**DESCRIPTION OF THE TASK**
Copy out all the rows below, swapping "Transmitter" for "Sender" wherever it appears and changing nothing else.

**SOURCE MATERIAL**

--------------------------------------------------

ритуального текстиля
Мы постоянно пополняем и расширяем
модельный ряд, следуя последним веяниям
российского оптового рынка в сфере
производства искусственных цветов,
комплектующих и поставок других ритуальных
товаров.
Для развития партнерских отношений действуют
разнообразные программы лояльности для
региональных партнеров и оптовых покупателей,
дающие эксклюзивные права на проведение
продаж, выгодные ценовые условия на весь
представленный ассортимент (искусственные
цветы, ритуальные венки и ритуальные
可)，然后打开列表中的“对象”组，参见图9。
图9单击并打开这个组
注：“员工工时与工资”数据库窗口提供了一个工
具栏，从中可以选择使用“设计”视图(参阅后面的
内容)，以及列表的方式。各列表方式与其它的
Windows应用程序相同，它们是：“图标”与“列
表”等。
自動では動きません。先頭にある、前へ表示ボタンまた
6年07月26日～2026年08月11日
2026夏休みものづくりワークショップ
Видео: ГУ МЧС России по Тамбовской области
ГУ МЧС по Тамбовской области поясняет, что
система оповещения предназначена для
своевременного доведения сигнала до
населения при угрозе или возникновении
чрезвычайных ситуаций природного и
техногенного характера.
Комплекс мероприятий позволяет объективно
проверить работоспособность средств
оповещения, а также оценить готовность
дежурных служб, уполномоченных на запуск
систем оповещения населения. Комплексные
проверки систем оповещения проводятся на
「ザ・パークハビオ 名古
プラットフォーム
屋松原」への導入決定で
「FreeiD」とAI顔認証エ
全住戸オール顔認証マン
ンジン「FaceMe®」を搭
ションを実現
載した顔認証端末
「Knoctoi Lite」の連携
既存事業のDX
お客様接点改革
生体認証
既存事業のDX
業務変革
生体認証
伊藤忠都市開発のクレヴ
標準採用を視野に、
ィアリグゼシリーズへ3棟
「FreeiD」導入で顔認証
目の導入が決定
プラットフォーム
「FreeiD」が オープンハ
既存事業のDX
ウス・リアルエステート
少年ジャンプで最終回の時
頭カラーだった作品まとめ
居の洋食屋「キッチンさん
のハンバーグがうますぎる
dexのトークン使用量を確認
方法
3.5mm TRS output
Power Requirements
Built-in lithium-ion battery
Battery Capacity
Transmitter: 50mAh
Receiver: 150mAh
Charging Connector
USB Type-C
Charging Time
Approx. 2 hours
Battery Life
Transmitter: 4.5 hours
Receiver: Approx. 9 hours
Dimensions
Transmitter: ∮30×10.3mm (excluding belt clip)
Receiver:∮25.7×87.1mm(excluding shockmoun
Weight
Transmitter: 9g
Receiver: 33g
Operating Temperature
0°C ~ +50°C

--------------------------------------------------

**SOLUTION**
ритуального текстиля
Мы постоянно пополняем и расширяем
модельный ряд, следуя последним веяниям
российского оптового рынка в сфере
производства искусственных цветов,
комплектующих и поставок других ритуальных
товаров.
Для развития партнерских отношений действуют
разнообразные программы лояльности для
региональных партнеров и оптовых покупателей,
дающие эксклюзивные права на проведение
продаж, выгодные ценовые условия на весь
представленный ассортимент (искусственные
цветы, ритуальные венки и ритуальные
可)，然后打开列表中的“对象”组，参见图9。
图9单击并打开这个组
注：“员工工时与工资”数据库窗口提供了一个工
具栏，从中可以选择使用“设计”视图(参阅后面的
内容)，以及列表的方式。各列表方式与其它的
Windows应用程序相同，它们是：“图标”与“列
表”等。
自動では動きません。先頭にある、前へ表示ボタンまた
6年07月26日～2026年08月11日
2026夏休みものづくりワークショップ
Видео: ГУ МЧС России по Тамбовской области
ГУ МЧС по Тамбовской области поясняет, что
система оповещения предназначена для
своевременного доведения сигнала до
населения при угрозе или возникновении
чрезвычайных ситуаций природного и
техногенного характера.
Комплекс мероприятий позволяет объективно
проверить работоспособность средств
оповещения, а также оценить готовность
дежурных служб, уполномоченных на запуск
систем оповещения населения. Комплексные
проверки систем оповещения проводятся на
「ザ・パークハビオ 名古
プラットフォーム
屋松原」への導入決定で
「FreeiD」とAI顔認証エ
全住戸オール顔認証マン
ンジン「FaceMe®」を搭
ションを実現
載した顔認証端末
「Knoctoi Lite」の連携
既存事業のDX
お客様接点改革
生体認証
既存事業のDX
業務変革
生体認証
伊藤忠都市開発のクレヴ
標準採用を視野に、
ィアリグゼシリーズへ3棟
「FreeiD」導入で顔認証
目の導入が決定
プラットフォーム
「FreeiD」が オープンハ
既存事業のDX
ウス・リアルエステート
少年ジャンプで最終回の時
頭カラーだった作品まとめ
居の洋食屋「キッチンさん
のハンバーグがうますぎる
dexのトークン使用量を確認
方法
3.5mm TRS output
Power Requirements
Built-in lithium-ion battery
Battery Capacity
Sender: 50mAh
Receiver: 150mAh
Charging Connector
USB Type-C
Charging Time
Approx. 2 hours
Battery Life
Sender: 4.5 hours
Receiver: Approx. 9 hours
Dimensions
Sender: ∮30×10.3mm (excluding belt clip)
Receiver:∮25.7×87.1mm(excluding shockmoun
Weight
Sender: 9g
Receiver: 33g
Operating Temperature
0°C ~ +50°C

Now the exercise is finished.